UMATILLA, Ore. - State governments and tribal governments have a lot in common. Both have people who need jobs and services, and fewer dollars to provide them. In Oregon, there's at least one place where government seems to be working - and working well.

The Confederated Tribes of the Umatilla Indian Reservation, whose business holdings include the well-known Wildhorse Wildhorse Casino and Resort on tribal lands near Pendleton, recently received a national award for good government. Harvard University cited the tribal government's free transportation system as an example of economic development that works.

The commuter bus routes crisscross northeastern Oregon and southeastern Washington, from La Grande to Walla Walla, explains Jim Beard, Confederated Tribes planning director.

"It allows the tribes to optimize their investment in job creation - getting the tribal members to the workplace - as well as it's used as a recruiting tool to bring in businesses to our industrial and business park."

The award is part of a Harvard program called "Honoring Nations" that recognizes people's problem-solving efforts through their local governments.

Megan Hill, director of Harvard's Project on American Indian Economic Development, says other types of government can learn from the Native American examples she sees across the country.

"Successful native nations, like the Umatilla, in their daily work benefit not only their citizens, but the whole community. When tribes take over their own programs, like the public transit system, they consistently outperform anyone else."
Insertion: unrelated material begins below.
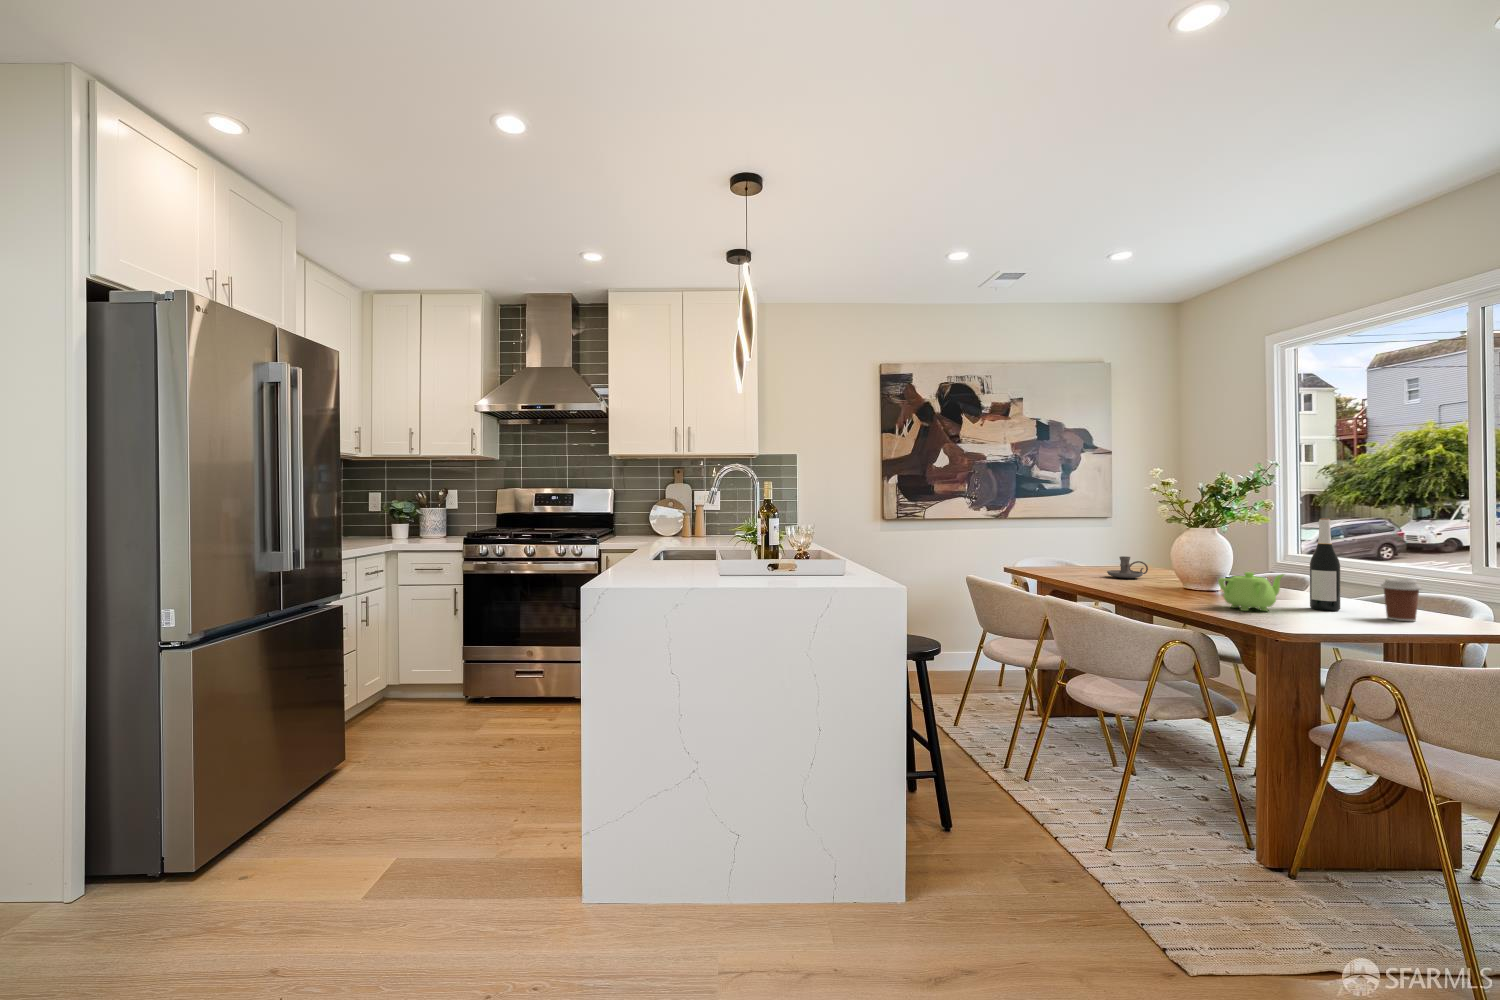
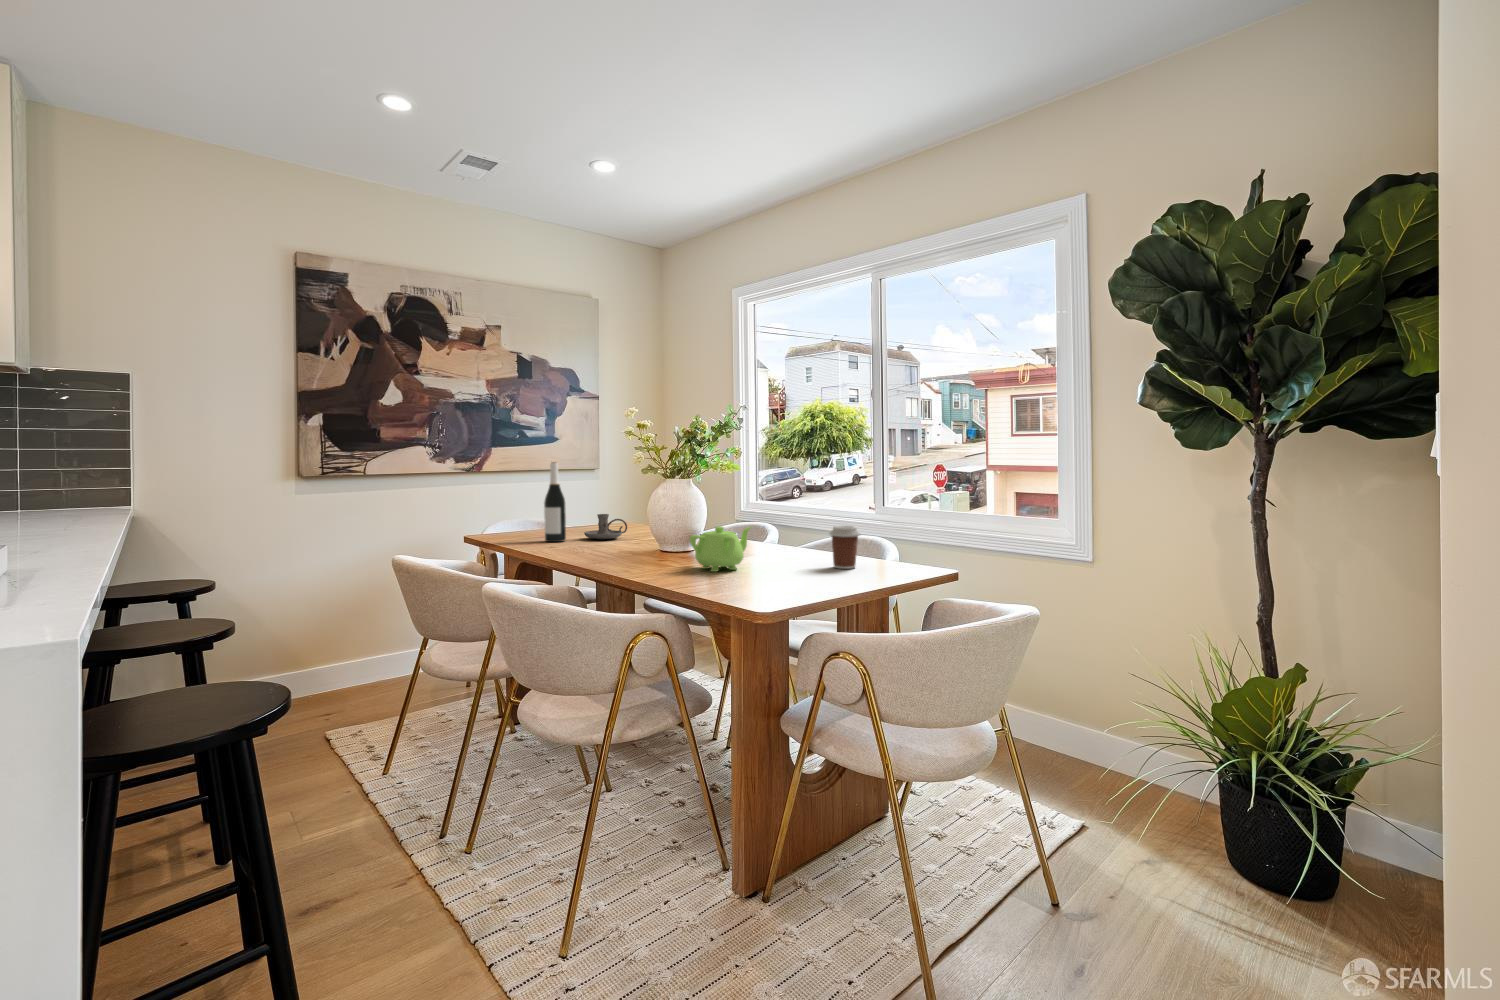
wine bottle: present [1310,518,1340,611] -> present [544,462,566,542]

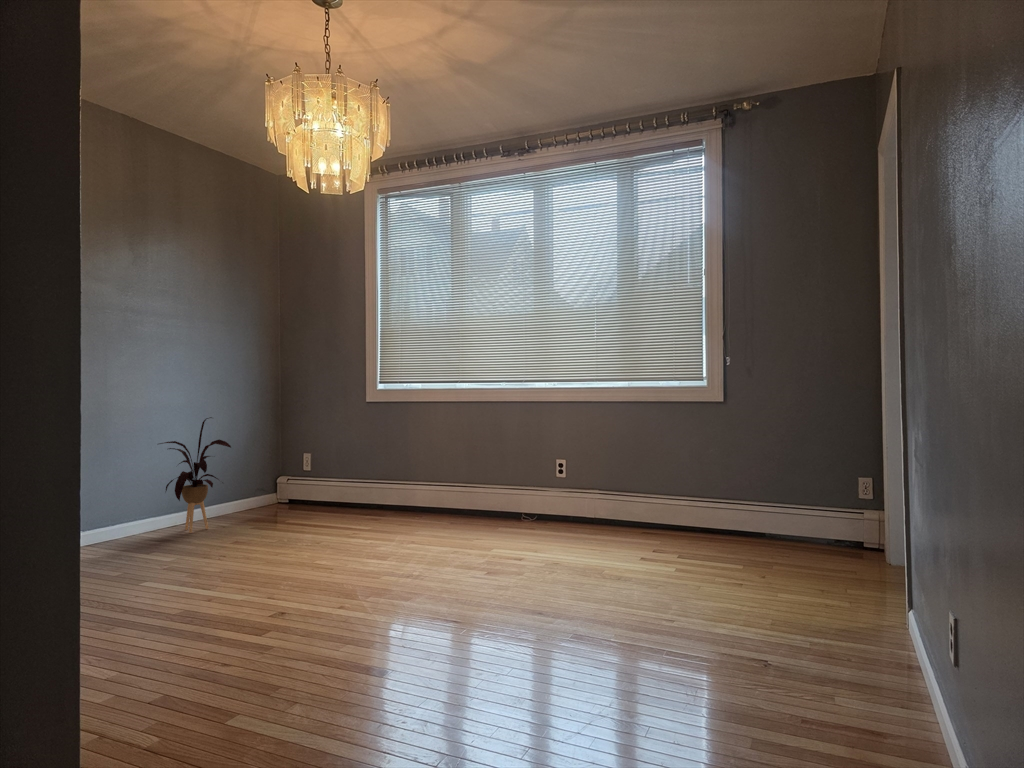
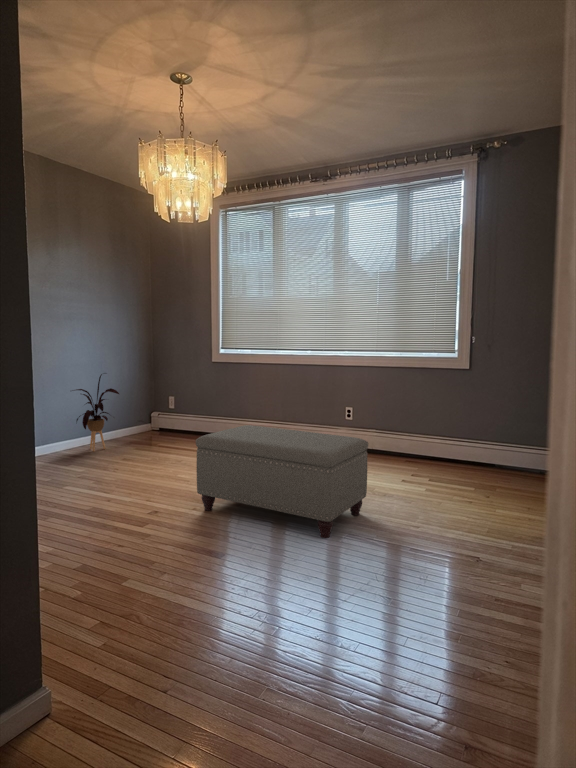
ottoman: none [345,482,599,644] -> present [196,425,368,538]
Beard has no specific hints about governing for contentious state legislatures. From transportation to education to salmon recovery, he says the tribal board just sees a need and makes it a priority - with a focus on looking ahead.

"They rely heavily on planning and visioning. The board sets out a course of action and then they turn it over to the staff and let us successfully implement it without micromanaging the programs."

This is the sixth national award in a decade from the Honoring Nations project for the Confederated Tribes, made up of members of the Cayuse, Umatilla and Walla Walla tribes. Information about the project is available at www.hpaied.org.